Resistance to the important beta-lactam antibiotics, like penicillins and cephalosporins, due to the production of extended spectrum beta-lactamases is increasingly found in bacterial infections in humans outside the hospital. This could lead to increasing numbers of difficult to treat bacterial infections. The source of these bacteria is unknown, but consumption of food could be one of the sources.
In her thesis Cindy Dierikx, veterinary microbiologist in training at the Central Veterinary Institute (CVI), part of Wageningen UR, describes the presence of these resistant bacteria in broilers. Dierikx defends her thesis May 30 at the Veterinary Faculty of Utrecht University.
Since 2003 beta-lactam resistance has increased bacteria from broilers. This increase is observed in the national monitoring of antibiotic resistant bacteria from food-producing animals. The beta-lactam resistant bacteria are ubiquitous present in the broiler production pyramid, especially in broiler farms.
Bacteria become resistant to beta-lactam antimicrobials by producing certain enzymes that inactivate these antimicrobials. The two main groups of enzymes are the extended spectrum beta-lactamases (ESBLs) and AmpC beta-lactamases. The genes encoding these enzymes are located on mobile genetic elements, named plasmids. These plasmids and the associated resistance genes, can easily be exchanged between bacteria, causing spread between bacteria - not only between bacteria of the same species but also between different bacterial species.
The mechanism by which bacteria develop resistance in broilers is similar to what is found in bacteria causing urinary tract infections in people. In addition, 94% of broiler meat purchased at different stores in the Netherlands contained similar ESBL-producing bacteria. One in five of ESBL-producing E. coli isolates from human infection is genetically related to isolates from poultry.

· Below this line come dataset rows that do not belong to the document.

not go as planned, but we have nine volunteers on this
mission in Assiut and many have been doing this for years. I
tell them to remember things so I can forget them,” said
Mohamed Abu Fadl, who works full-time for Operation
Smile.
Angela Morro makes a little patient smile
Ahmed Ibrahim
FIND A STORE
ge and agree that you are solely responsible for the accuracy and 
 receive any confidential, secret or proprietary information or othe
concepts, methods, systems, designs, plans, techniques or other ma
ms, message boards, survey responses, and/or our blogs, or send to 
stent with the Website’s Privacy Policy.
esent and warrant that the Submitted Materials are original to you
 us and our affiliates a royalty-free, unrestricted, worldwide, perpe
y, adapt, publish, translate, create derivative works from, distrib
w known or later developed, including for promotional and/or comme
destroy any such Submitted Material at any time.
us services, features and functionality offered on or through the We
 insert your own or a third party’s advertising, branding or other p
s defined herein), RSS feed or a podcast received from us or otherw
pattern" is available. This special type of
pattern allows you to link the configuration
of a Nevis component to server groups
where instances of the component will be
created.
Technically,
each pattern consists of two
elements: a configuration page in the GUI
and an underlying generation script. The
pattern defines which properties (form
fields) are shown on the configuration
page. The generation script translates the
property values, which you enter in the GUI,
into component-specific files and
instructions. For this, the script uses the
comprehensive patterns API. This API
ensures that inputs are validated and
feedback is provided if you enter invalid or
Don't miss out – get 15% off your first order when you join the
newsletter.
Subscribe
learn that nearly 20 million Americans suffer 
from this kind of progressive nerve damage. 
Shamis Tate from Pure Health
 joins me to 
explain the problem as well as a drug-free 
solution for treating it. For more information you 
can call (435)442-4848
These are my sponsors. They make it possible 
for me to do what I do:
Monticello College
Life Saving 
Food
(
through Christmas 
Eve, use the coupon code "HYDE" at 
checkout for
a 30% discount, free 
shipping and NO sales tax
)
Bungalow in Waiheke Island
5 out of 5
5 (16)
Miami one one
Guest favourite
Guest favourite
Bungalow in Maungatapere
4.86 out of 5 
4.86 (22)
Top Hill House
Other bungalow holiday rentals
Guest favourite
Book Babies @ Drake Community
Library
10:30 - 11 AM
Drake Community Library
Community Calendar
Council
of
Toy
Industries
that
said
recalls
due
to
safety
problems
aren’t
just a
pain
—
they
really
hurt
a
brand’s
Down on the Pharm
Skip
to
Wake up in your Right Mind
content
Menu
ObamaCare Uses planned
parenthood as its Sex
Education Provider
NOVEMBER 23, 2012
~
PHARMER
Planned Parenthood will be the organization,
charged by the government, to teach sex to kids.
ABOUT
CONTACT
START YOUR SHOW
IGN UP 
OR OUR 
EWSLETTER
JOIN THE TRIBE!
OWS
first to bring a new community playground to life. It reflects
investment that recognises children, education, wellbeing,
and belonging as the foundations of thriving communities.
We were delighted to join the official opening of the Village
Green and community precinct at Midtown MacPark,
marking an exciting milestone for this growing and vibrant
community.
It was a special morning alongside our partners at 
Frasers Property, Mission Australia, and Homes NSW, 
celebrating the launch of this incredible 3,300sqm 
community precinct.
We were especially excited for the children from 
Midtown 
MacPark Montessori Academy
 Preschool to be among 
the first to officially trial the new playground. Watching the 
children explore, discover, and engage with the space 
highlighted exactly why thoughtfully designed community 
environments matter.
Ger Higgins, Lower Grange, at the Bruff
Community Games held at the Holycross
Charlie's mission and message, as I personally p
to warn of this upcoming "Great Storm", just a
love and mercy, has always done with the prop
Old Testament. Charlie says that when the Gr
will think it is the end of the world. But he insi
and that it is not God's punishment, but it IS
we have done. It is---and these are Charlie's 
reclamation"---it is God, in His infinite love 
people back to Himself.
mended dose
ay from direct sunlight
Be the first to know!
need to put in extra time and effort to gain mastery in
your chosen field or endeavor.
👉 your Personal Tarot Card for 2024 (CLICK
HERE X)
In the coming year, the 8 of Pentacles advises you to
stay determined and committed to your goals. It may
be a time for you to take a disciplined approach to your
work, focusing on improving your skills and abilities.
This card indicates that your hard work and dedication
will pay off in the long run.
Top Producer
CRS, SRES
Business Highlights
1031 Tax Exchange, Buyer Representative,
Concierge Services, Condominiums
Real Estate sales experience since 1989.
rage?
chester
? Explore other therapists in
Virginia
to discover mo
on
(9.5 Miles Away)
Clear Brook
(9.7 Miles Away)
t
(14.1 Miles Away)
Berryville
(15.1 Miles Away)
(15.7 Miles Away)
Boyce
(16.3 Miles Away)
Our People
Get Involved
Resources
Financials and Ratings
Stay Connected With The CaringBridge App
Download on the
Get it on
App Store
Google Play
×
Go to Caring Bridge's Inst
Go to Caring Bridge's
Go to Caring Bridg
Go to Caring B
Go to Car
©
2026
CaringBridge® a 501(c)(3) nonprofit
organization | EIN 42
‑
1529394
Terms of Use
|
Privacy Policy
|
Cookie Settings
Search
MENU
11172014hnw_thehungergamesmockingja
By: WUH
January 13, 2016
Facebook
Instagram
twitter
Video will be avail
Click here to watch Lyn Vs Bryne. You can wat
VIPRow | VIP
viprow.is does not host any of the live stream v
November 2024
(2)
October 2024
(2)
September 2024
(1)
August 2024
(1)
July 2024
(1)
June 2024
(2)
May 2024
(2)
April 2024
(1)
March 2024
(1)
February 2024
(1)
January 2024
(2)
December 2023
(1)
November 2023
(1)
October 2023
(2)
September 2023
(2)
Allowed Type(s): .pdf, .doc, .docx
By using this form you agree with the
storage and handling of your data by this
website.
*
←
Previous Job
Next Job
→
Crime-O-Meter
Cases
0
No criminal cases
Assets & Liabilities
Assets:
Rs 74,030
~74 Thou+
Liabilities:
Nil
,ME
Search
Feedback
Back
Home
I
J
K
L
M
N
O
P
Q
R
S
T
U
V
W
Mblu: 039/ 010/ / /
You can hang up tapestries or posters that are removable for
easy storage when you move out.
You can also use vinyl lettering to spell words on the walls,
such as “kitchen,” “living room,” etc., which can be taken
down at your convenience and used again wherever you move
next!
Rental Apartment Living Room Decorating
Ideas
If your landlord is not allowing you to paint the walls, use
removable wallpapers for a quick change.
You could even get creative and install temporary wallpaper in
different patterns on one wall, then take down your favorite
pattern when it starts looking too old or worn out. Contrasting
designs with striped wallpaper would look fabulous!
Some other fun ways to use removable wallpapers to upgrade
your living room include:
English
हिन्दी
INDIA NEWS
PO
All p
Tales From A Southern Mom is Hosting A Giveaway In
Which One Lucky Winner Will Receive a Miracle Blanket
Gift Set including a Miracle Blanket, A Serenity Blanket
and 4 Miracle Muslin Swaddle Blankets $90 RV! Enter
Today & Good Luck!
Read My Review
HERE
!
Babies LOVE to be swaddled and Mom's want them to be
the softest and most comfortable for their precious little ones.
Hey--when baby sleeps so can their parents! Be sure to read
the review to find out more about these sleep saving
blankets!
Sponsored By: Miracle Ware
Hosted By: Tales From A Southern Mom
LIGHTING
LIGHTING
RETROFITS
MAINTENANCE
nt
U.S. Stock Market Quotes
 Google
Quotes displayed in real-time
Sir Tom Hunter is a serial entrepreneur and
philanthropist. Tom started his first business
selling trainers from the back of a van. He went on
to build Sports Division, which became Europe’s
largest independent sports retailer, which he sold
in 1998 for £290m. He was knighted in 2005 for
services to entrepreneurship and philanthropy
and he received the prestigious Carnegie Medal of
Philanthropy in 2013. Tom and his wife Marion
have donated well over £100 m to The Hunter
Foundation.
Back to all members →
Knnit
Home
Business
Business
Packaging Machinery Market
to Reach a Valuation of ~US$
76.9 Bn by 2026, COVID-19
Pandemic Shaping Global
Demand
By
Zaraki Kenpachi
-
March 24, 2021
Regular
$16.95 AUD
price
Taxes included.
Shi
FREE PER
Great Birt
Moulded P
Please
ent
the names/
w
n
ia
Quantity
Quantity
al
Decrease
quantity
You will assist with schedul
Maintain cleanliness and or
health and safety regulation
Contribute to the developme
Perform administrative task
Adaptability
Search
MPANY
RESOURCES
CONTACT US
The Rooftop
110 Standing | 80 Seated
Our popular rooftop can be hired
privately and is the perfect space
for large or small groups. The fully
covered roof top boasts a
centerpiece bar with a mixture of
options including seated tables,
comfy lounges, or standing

The transfer via poultry meat to humans is considered a likely transmission route.
Approximately 10% of people carry ESBL-producing bacteria in their intestines; for broiler farmers this percentage is 33%. ESBL producing isolates were also found among clinical infections in companion animals and horses. ESBL genes found in these isolates are partly similar to the ones found in broilers, but also include types found more often in humans, which shows another possible route of these bacteria to humans.
Dierikx states that it is advisable to take measures to reduce ESBL-producing bacteria in the broiler production pyramid. In recent years much has been accomplished by reducing the amount of antimicrobials. The broiler industry is faced with the challenge to make a healthy, safe and animal friendly produced product, where antibiotics are hardly necessary.